*Document excerpt*.

++++++++

Have health inequalities worsened in South Africa since apartheid?

We’ve all heard about the infamous apartheid-era health system in South Africa. As a middle-income country, richer than many in sub-Saharan Africa, the Republic of South Africa provided world-class care for White elites, including the world’s first heart transplant. But the majority of people were denied appropriate access to health care. Spatial segregation between populations was a prominent method to sustain inequality during apartheid, with racially-biased policies leading to the creation of ‘‘Black homelands’’ that detached the poorest areas from regions with better health care infrastructure.

What’s happened since apartheid ended? Has health care access improved for the poor in South Africa? In a recent analysis of health system data from the country, we found a surprising result: an inverse and worsening relationship between health care allocations and disease burden after apartheid.

Since apartheid ended, provinces with greater health care infrastructure and a greater proportion of persons of White race gained more resources at the expense of those provinces with greater health burdens and fewer resources. The complete data is displayed here. Compare South Africa’s richest province, Western Cape, and its poorest, Limpopo. In 2007, Western Cape had substantially greater health infrastructure than did Limpopo: 60 private hospitals, 55 public hospitals, and 1246 doctors for a population of 4.8 million, compared with only 6 private hospitals, 44 public hospitals, and 882 doctors for a population of 5.7 million in Limpopo. While people in Western Cape can expect to live a full decade longer than those in Limpopo given their much lower burden of disease, by 2007, Limpopo had been allocated only US$101 per person on health, or 53% less than the amount allocated to Western Cape, US$155 per person.

++++++++

*Information given*.
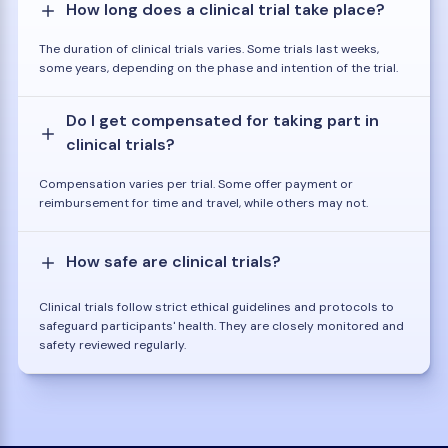
How long does a clinical trial take place?
The duration of clinical trials varies. Some trials last weeks,
some years, depending on the phase and intention of the trial.
Do I get compensated for taking part in
clinical trials?
Compensation varies per trial. Some offer payment or
reimbursement for time and travel, while others may not.
How safe are clinical trials?
Clinical trials follow strict ethical guidelines and protocols to
safeguard participants' health. They are closely monitored and
safety reviewed regularly.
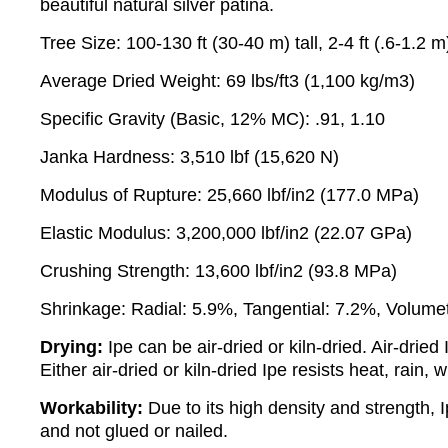
beautiful natural silver patina.
Tree Size: 100-130 ft (30-40 m) tall, 2-4 ft (.6-1.2 
Average Dried Weight: 69 lbs/ft3 (1,100 kg/m3)
Specific Gravity (Basic, 12% MC): .91, 1.10
Janka Hardness: 3,510 lbf (15,620 N)
Modulus of Rupture: 25,660 lbf/in2 (177.0 MPa)
Elastic Modulus: 3,200,000 lbf/in2 (22.07 GPa)
Crushing Strength: 13,600 lbf/in2 (93.8 MPa)
Shrinkage: Radial: 5.9%, Tangential: 7.2%, Volumet
Drying:
Ipe can be air-dried or kiln-dried. Air-dri
Either air-dried or kiln-dried Ipe resists heat, rain
Workability:
Due to its high density and strength, I
and not glued or nailed.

++++++++

*Exercises*.
**A)** Reproduce the part of the article on South African health inequalities that opens with the words containing "What’s happened since" and closes with "burden after apartheid.".
**B)** Rewrite the paragraph of the article on South African health inequalities that begins "Since apartheid ended, provinces with greater" as a short list, keeping its main facts.
The entries come from a different source than the article on South African health inequalities.

*Answer set*.
**A)**
What’s happened since apartheid ended? Has health care access improved for the poor in South Africa? In a recent analysis of health system data from the country, we found a surprising result: an inverse and worsening relationship between health care allocations and disease burden after apartheid.

**B)**
- Since apartheid ended, provinces with more health care infrastructure and a larger share of White residents gained resources at the expense of provinces with greater health burdens and fewer resources.
- In 2007, Western Cape, the richest province, had 60 private hospitals, 55 public hospitals and 1246 doctors for 4.8 million people.
- Limpopo, the poorest province, had 6 private hospitals, 44 public hospitals and 882 doctors for 5.7 million people.
- People in Western Cape can expect to live a full decade longer than those in Limpopo, given their much lower burden of disease.
- By 2007, Limpopo was allocated US$101 per person on health, 53% less than Western Cape's US$155 per person.